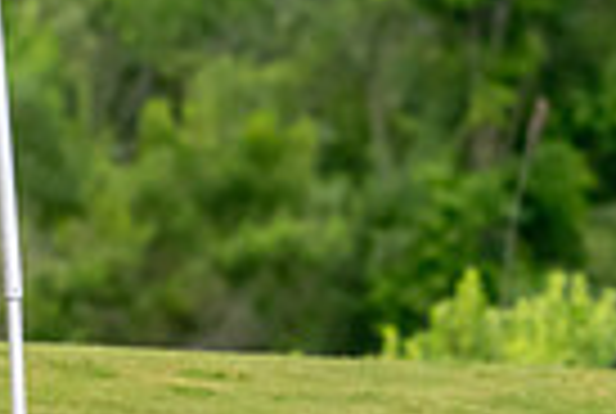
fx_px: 31501
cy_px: 7
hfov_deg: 1.1
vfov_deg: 0.8
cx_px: 787
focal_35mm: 1837
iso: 1800
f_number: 5.6
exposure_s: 1/2000
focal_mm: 290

» **Your assignment**
Drop every image, please, and write out the data above exactly as shown.

» **Written response**
fx_px: 31501
cy_px: 7
hfov_deg: 1.1
vfov_deg: 0.8
cx_px: 787
focal_35mm: 1837
iso: 1800
f_number: 5.6
exposure_s: 1/2000
focal_mm: 290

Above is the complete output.